(Extracted records)
<<<<

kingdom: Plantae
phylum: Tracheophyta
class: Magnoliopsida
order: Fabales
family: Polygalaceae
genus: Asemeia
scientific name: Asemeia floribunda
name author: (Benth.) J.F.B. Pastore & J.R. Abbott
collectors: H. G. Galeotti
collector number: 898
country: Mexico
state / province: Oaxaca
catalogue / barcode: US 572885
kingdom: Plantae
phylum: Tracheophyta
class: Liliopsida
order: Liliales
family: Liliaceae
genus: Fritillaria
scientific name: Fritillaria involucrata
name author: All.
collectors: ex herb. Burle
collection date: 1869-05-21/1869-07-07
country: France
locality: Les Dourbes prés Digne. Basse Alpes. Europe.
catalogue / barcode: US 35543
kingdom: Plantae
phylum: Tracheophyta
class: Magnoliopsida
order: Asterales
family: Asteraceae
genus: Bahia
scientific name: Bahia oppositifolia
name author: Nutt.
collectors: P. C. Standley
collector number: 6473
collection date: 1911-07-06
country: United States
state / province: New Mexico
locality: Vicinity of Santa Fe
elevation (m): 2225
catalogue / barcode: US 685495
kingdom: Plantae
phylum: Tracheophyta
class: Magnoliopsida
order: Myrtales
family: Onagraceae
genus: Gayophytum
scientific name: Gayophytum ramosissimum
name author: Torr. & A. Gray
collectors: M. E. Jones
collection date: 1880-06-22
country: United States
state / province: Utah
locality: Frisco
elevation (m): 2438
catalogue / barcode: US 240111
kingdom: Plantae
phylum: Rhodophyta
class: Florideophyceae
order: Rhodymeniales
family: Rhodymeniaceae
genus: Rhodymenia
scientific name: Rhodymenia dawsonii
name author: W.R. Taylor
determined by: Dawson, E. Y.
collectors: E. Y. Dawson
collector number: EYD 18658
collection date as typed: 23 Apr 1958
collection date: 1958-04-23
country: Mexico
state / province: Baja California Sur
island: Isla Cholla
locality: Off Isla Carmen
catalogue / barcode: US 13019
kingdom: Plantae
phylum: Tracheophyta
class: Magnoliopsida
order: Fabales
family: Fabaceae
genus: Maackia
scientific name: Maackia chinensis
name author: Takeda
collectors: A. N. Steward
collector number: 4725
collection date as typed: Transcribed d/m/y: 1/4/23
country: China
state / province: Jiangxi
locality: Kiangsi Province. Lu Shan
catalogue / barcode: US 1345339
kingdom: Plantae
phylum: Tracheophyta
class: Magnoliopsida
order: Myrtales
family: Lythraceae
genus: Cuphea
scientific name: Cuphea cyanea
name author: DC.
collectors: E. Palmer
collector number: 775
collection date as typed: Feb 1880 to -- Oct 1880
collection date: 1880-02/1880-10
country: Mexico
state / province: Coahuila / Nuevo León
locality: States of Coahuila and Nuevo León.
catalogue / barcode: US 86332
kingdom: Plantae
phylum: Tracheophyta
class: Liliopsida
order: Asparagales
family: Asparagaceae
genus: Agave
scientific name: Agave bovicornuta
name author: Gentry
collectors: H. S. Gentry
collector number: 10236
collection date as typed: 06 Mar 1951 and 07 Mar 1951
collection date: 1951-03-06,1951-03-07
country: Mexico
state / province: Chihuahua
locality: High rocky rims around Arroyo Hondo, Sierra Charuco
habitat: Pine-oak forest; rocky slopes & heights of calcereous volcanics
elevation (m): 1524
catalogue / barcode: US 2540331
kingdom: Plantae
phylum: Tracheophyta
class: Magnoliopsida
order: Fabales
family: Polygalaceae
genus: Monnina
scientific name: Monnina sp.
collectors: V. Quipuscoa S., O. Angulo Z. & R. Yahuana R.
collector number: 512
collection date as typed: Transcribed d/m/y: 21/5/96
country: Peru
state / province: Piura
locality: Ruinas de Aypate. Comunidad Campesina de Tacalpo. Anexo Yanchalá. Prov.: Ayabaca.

>>>>

◆ **What the task asks**
Convert all of the records above into a two-column CSV with the headers field and value, one row per labeled entry. Enclose each field in double quotes and replace any line breaks with spaces.

◆ **Result**
field,value
"kingdom:","Plantae"
"phylum:","Tracheophyta"
"class:","Magnoliopsida"
"order:","Fabales"
"family:","Polygalaceae"
"genus:","Asemeia"
"scientific name:","Asemeia floribunda"
"name author:","(Benth.) J.F.B. Pastore & J.R. Abbott"
"collectors:","H. G. Galeotti"
"collector number:","898"
"country:","Mexico"
"state / province:","Oaxaca"
"catalogue / barcode:","US 572885"
"kingdom:","Plantae"
"phylum:","Tracheophyta"
"class:","Liliopsida"
"order:","Liliales"
"family:","Liliaceae"
"genus:","Fritillaria"
"scientific name:","Fritillaria involucrata"
"name author:","All."
"collectors:","ex herb. Burle"
"collection date:","1869-05-21/1869-07-07"
"country:","France"
"locality:","Les Dourbes prés Digne. Basse Alpes. Europe."
"catalogue / barcode:","US 35543"
"kingdom:","Plantae"
"phylum:","Tracheophyta"
"class:","Magnoliopsida"
"order:","Asterales"
"family:","Asteraceae"
"genus:","Bahia"
"scientific name:","Bahia oppositifolia"
"name author:","Nutt."
"collectors:","P. C. Standley"
"collector number:","6473"
"collection date:","1911-07-06"
"country:","United States"
"state / province:","New Mexico"
"locality:","Vicinity of Santa Fe"
"elevation (m):","2225"
"catalogue / barcode:","US 685495"
"kingdom:","Plantae"
"phylum:","Tracheophyta"
"class:","Magnoliopsida"
"order:","Myrtales"
"family:","Onagraceae"
"genus:","Gayophytum"
"scientific name:","Gayophytum ramosissimum"
"name author:","Torr. & A. Gray"
"collectors:","M. E. Jones"
"collection date:","1880-06-22"
"country:","United States"
"state / province:","Utah"
"locality:","Frisco"
"elevation (m):","2438"
"catalogue / barcode:","US 240111"
"kingdom:","Plantae"
"phylum:","Rhodophyta"
"class:","Florideophyceae"
"order:","Rhodymeniales"
"family:","Rhodymeniaceae"
"genus:","Rhodymenia"
"scientific name:","Rhodymenia dawsonii"
"name author:","W.R. Taylor"
"determined by:","Dawson, E. Y."
"collectors:","E. Y. Dawson"
"collector number:","EYD 18658"
"collection date as typed:","23 Apr 1958"
"collection date:","1958-04-23"
"country:","Mexico"
"state / province:","Baja California Sur"
"island:","Isla Cholla"
"locality:","Off Isla Carmen"
"catalogue / barcode:","US 13019"
"kingdom:","Plantae"
"phylum:","Tracheophyta"
"class:","Magnoliopsida"
"order:","Fabales"
"family:","Fabaceae"
"genus:","Maackia"
"scientific name:","Maackia chinensis"
"name author:","Takeda"
"collectors:","A. N. Steward"
"collector number:","4725"
"collection date as typed:","Transcribed d/m/y: 1/4/23"
"country:","China"
"state / province:","Jiangxi"
"locality:","Kiangsi Province. Lu Shan"
"catalogue / barcode:","US 1345339"
"kingdom:","Plantae"
"phylum:","Tracheophyta"
"class:","Magnoliopsida"
"order:","Myrtales"
"family:","Lythraceae"
"genus:","Cuphea"
"scientific name:","Cuphea cyanea"
"name author:","DC."
"collectors:","E. Palmer"
"collector number:","775"
"collection date as typed:","Feb 1880 to -- Oct 1880"
"collection date:","1880-02/1880-10"
"country:","Mexico"
"state / province:","Coahuila / Nuevo León"
"locality:","States of Coahuila and Nuevo León."
"catalogue / barcode:","US 86332"
"kingdom:","Plantae"
"phylum:","Tracheophyta"
"class:","Liliopsida"
"order:","Asparagales"
"family:","Asparagaceae"
"genus:","Agave"
"scientific name:","Agave bovicornuta"
"name author:","Gentry"
"collectors:","H. S. Gentry"
"collector number:","10236"
"collection date as typed:","06 Mar 1951 and 07 Mar 1951"
"collection date:","1951-03-06,1951-03-07"
"country:","Mexico"
"state / province:","Chihuahua"
"locality:","High rocky rims around Arroyo Hondo, Sierra Charuco"
"habitat:","Pine-oak forest; rocky slopes & heights of calcereous volcanics"
"elevation (m):","1524"
"catalogue / barcode:","US 2540331"
"kingdom:","Plantae"
"phylum:","Tracheophyta"
"class:","Magnoliopsida"
"order:","Fabales"
"family:","Polygalaceae"
"genus:","Monnina"
"scientific name:","Monnina sp."
"collectors:","V. Quipuscoa S., O. Angulo Z. & R. Yahuana R."
"collector number:","512"
"collection date as typed:","Transcribed d/m/y: 21/5/96"
"country:","Peru"
"state / province:","Piura"
"locality:","Ruinas de Aypate. Comunidad Campesina de Tacalpo. Anexo Yanchalá. Prov.: Ayabaca."